In connection with this opinion, please note that in Revenue Ruling 87-76, 1987-2 C.B. 84, the Internal Revenue Service (the “IRS”) ruled that the acquisition of an investment company which invested in corporate stocks and bonds by an investment company which invested in municipal bonds failed to satisfy the “continuity of business enterprise” requirement necessary for tax-free reorganization treatment. The IRS based its ruling on its conclusion that the business of investing in corporate stocks and bonds is not the same line of business as investing in municipal bonds. We believe, assuming the Revenue Ruling is a correct statement of law, that the facts of the transaction considered in the Revenue Ruling are materially different from the facts of the Reorganization, and the conclusion expressed in the Revenue Ruling should not govern the determination whether the Acquiring Fund and the Fund are engaged in the same line of business.

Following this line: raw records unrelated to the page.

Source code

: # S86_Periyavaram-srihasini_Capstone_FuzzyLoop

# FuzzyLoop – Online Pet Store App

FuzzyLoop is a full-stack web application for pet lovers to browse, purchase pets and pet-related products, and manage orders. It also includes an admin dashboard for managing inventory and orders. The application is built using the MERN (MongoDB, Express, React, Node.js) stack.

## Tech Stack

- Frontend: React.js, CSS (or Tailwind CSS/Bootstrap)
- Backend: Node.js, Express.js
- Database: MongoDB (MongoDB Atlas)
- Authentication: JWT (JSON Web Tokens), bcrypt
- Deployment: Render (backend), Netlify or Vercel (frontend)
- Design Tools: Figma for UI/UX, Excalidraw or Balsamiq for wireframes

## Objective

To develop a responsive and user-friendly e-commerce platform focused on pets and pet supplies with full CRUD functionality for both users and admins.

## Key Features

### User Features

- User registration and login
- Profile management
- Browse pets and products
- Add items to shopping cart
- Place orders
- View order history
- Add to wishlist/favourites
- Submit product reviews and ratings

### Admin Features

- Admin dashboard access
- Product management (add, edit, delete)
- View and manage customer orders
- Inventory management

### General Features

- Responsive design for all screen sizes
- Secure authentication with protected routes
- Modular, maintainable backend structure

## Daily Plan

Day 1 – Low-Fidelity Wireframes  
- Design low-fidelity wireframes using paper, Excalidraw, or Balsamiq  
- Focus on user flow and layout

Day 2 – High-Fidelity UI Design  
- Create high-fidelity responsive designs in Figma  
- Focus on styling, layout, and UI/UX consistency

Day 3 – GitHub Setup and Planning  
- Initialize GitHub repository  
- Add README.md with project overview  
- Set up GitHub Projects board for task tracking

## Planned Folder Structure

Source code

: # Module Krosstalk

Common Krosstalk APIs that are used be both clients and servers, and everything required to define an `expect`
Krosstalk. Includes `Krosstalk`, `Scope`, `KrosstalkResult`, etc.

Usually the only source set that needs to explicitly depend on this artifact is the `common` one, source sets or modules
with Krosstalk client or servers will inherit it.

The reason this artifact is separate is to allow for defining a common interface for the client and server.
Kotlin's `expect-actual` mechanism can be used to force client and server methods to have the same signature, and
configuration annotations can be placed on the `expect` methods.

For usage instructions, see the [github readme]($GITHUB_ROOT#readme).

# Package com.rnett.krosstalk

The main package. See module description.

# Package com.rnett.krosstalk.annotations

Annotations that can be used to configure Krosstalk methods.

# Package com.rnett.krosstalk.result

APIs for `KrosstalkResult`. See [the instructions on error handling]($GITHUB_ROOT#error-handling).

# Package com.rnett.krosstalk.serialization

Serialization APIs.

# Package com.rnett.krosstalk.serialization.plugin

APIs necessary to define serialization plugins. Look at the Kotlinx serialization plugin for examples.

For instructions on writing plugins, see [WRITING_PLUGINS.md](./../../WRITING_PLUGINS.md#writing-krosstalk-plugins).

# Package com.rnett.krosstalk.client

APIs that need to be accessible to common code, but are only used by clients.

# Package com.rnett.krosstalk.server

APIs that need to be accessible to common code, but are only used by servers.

Based on the facts and considerations discussed above, we believe that the Acquiring Fund and the Fund are both engaged in the same line of business: each is an open-end management investment company that seeks capital appreciation by normally investing predominantly in equity securities of domestic small-capitalization companies in similar market sectors. As such, each fund has a similar risk profile. After the Reorganization, the Acquiring Fund will continue that line of business for the benefit of the shareholders of both funds. In these circumstances, we are of the opinion that the Reorganization will satisfy the “continuity of business enterprise” requirement necessary for tax-free reorganization treatment. However, because Revenue Ruling 87-76 is the only ruling on which taxpayers can rely, dealing specifically with the application of the “continuity of business enterprise” requirement to a reorganization involving investment companies, our opinion cannot be free from doubt. No ruling has been or will be obtained from the IRS as to the subject matter of this opinion and there can be no assurance that the IRS or a court of law will concur with the opinion set forth above.
We hereby consent to the filing of this opinion as an exhibit to the Registration Statement and to the reference to us in the Prospectus/Proxy Statement included in the Registration Statement, and to the filing of this opinion as an exhibit to any application made by or on behalf of the Acquiring Fund or any distributor or dealer in connection with the qualification of the Acquiring Fund Shares under the securities laws of any state or jurisdiction. In giving such permission, we do not admit hereby that we come within the category of persons whose consent is required under Section 7 of the Securities Act of 1933, as amended, or the rules and regulations of the Securities and Exchange Commission thereunder.